Tâche 1: D'après l'extrait, par quel site l'homélie mentionnée a-t-elle été diffusée ?
Tâche 2: Recopiez mot pour mot le passage de l'extrait situé entre « Le théâtre des vanités » et « qui est magnifique. », ces deux bornes comprises.

Le théâtre des vanités

J’ai ébauché et vite abandonné deux ou trois projets de billets sur les spectacles dits christianophobes. Une homélie, diffusée par Le Salon Beige, m’amène à écrire finalement ces quelques lignes. J’aime beaucoup cette homélie. Des paroles comme « on blasphème [...] partout où le petit est défiguré, où le pauvre est ignoré, où l’étranger est chassé » me vont droit au cœur, et j’espère que tous les prêtres de France auraient le courage de les dire en chaire. « La révolte, la révolte authentique (celle de Jésus qui chasse les vendeurs du temple par exemple), elle ne peut jaillir que d’un amour plus grand, d’un amour qui embrase une vie, une vie toute entière. » Voilà qui est magnifique.

Mais je voudrais aller plus loin. Je ne crois pas que les deux engagements évoqués (la lutte « sociale » contre les spectacles en question et la conversion personnelle) soient complémentaires. Je ne crois pas que les manifestations devant des théâtres, ou même les soi-disant « prières de réparation », soient compatibles avec la « révolte authentique jaillie d’un amour plus grand ». Il me semble qu’il y a une opposition radicale entre des démarches qui visent à défendre le Christ (ou notre foi en Lui) devant la société, d’une part, et d’autre part notre conversion personnelle.

Données fournies:
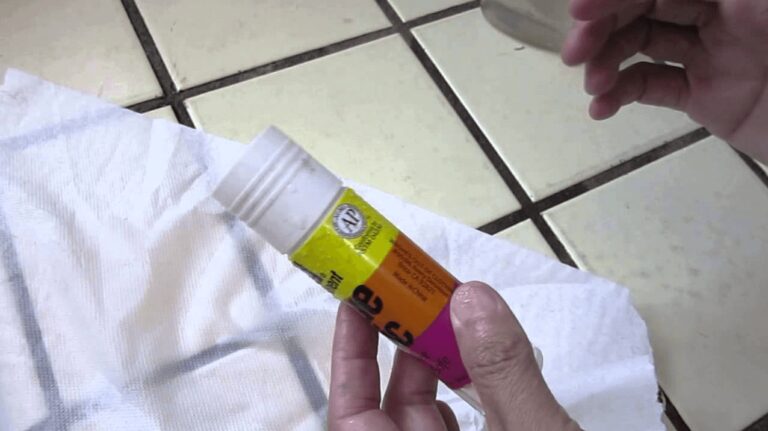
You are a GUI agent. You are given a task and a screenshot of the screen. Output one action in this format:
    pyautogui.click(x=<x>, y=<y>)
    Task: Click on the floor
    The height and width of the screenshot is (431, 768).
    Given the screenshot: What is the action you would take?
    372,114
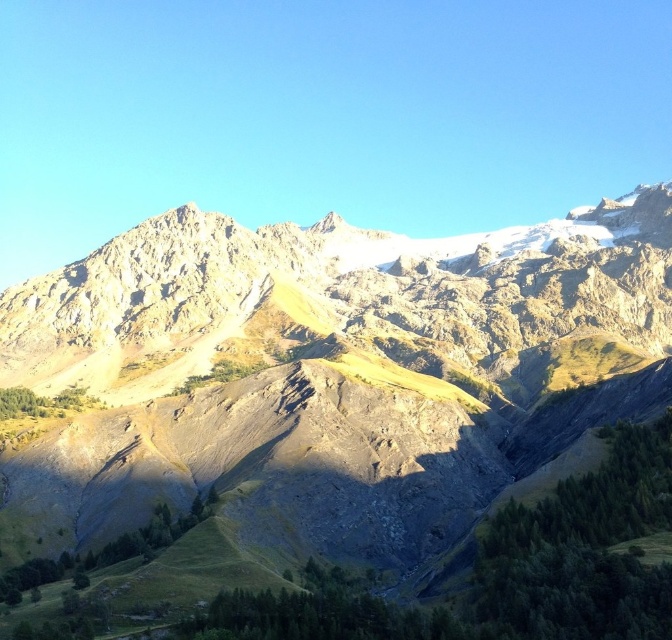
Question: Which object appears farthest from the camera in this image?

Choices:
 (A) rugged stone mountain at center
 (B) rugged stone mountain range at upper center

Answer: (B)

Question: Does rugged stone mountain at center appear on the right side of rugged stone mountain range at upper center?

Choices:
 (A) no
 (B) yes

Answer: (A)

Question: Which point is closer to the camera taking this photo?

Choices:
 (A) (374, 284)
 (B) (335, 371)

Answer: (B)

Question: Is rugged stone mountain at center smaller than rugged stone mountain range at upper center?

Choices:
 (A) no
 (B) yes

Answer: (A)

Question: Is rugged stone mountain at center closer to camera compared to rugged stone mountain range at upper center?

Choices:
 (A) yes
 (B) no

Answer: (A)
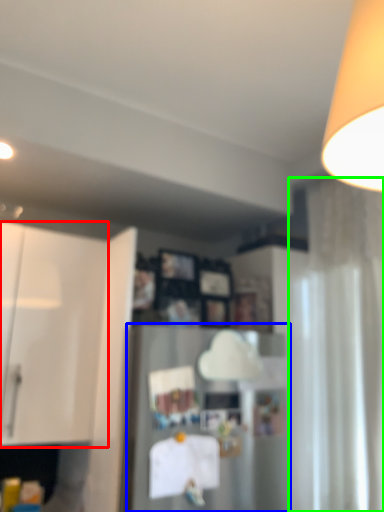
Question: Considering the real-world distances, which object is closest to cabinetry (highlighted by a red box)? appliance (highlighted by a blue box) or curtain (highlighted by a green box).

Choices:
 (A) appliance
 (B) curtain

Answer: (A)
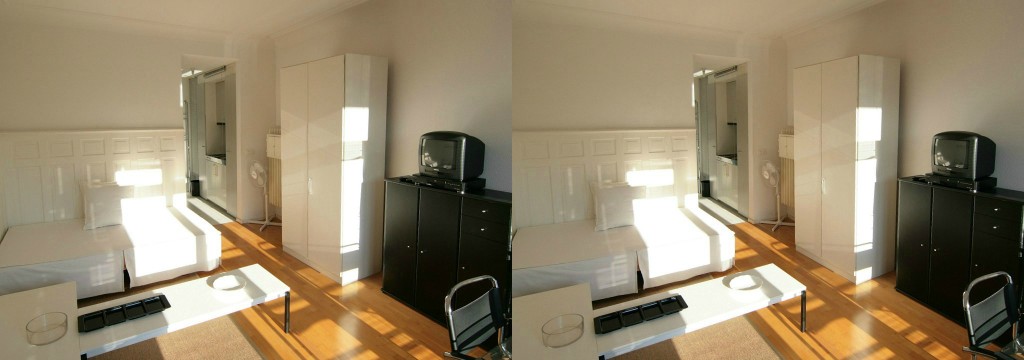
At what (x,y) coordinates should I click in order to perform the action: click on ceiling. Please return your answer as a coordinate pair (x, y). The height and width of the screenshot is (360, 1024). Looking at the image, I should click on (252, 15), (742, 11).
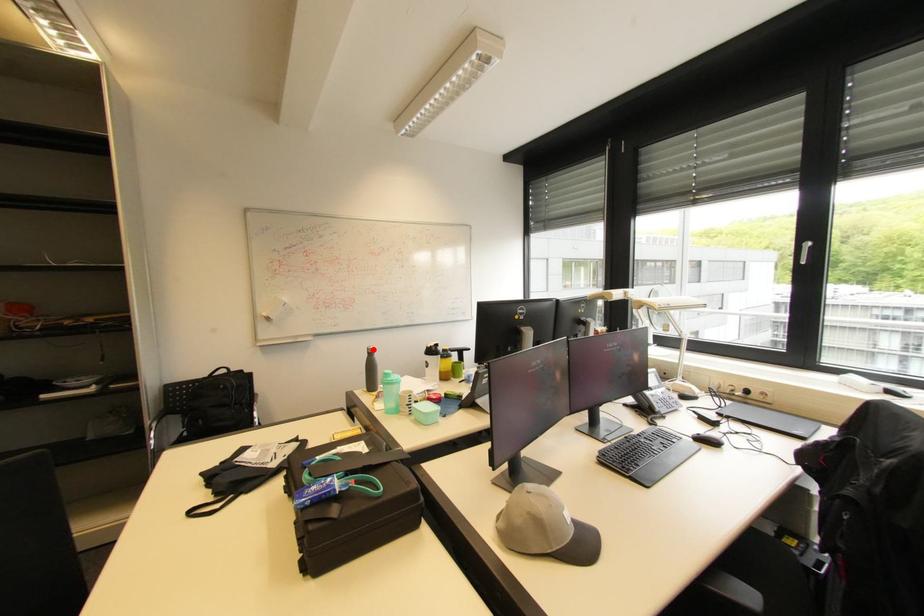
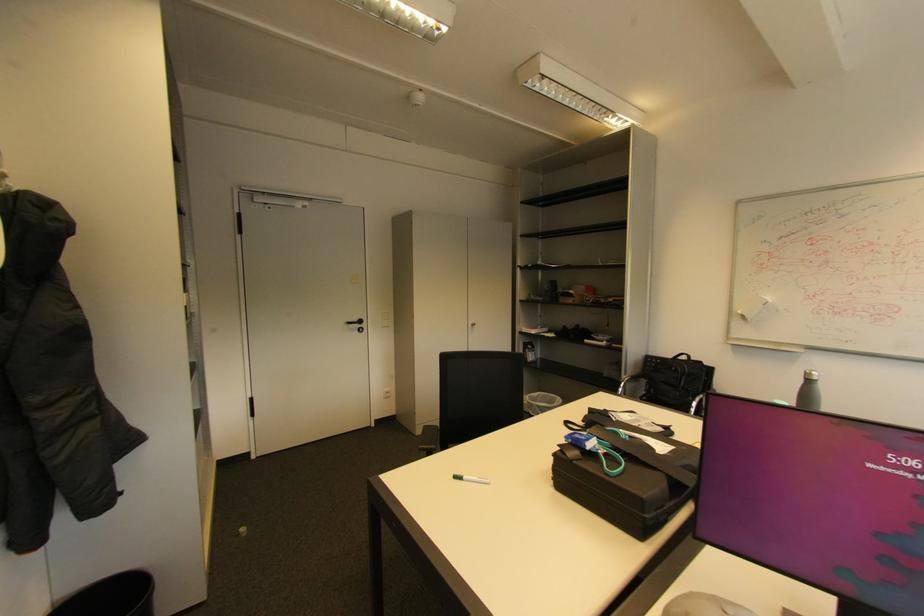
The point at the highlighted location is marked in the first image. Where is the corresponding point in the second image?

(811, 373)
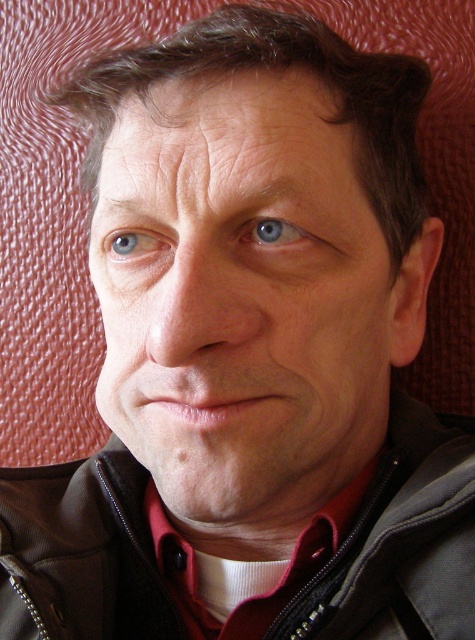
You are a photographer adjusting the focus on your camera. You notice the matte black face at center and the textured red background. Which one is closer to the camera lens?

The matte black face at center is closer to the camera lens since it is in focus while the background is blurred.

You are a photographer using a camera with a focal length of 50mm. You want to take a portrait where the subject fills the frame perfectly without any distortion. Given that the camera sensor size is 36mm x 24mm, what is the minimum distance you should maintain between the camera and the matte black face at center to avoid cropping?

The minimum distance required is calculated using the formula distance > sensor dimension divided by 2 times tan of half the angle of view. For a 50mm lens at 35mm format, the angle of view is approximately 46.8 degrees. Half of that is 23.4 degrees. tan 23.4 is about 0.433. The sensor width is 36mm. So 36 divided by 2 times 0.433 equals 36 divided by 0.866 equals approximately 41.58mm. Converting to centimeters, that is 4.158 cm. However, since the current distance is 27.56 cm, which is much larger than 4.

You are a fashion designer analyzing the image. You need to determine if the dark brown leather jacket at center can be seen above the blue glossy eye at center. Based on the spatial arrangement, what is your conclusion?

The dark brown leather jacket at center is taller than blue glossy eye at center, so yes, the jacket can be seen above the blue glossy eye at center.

--

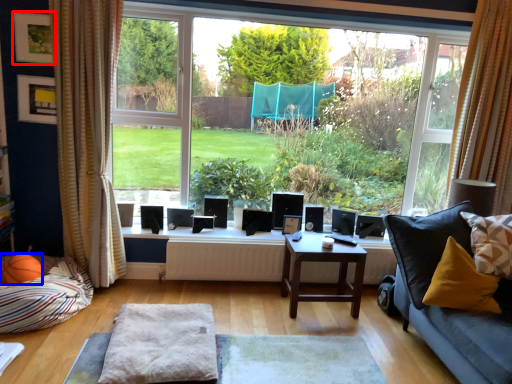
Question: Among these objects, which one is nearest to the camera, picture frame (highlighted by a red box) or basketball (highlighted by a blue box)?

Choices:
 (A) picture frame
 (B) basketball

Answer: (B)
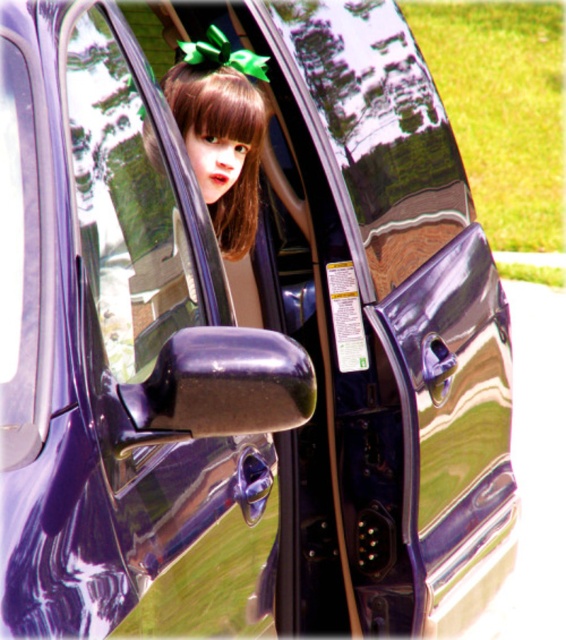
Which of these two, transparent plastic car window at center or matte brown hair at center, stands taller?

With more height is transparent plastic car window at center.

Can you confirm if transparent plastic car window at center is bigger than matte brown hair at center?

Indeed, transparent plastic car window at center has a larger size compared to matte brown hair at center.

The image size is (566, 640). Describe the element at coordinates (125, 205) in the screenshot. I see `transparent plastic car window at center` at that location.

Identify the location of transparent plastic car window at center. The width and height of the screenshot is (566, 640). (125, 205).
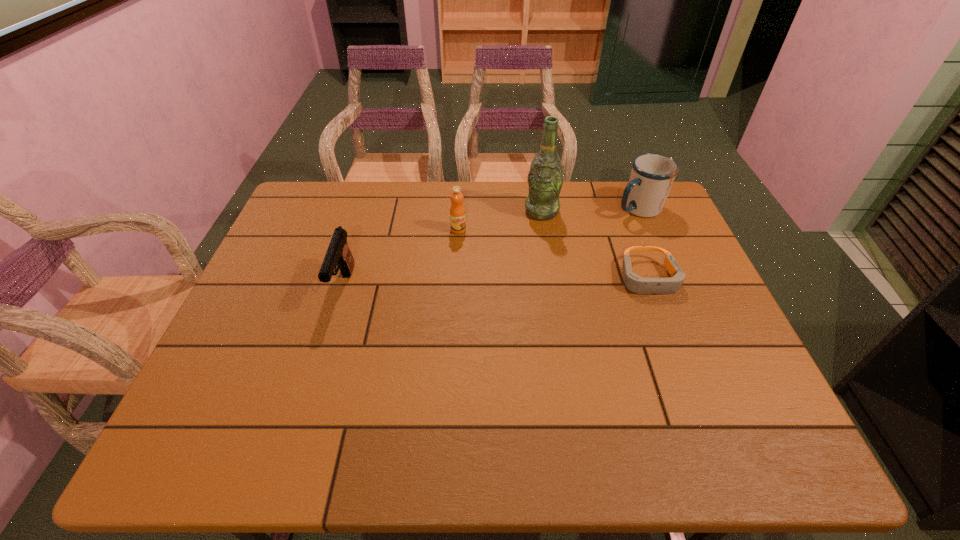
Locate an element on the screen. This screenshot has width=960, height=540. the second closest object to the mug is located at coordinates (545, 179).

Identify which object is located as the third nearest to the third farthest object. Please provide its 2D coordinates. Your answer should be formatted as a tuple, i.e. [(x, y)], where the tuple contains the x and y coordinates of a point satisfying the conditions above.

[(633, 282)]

Résultat de l'exercice 1: Par Le Salon Beige.

Résultat de l'exercice 2:
Le théâtre des vanités

J’ai ébauché et vite abandonné deux ou trois projets de billets sur les spectacles dits christianophobes. Une homélie, diffusée par Le Salon Beige, m’amène à écrire finalement ces quelques lignes. J’aime beaucoup cette homélie. Des paroles comme « on blasphème [...] partout où le petit est défiguré, où le pauvre est ignoré, où l’étranger est chassé » me vont droit au cœur, et j’espère que tous les prêtres de France auraient le courage de les dire en chaire. « La révolte, la révolte authentique (celle de Jésus qui chasse les vendeurs du temple par exemple), elle ne peut jaillir que d’un amour plus grand, d’un amour qui embrase une vie, une vie toute entière. » Voilà qui est magnifique.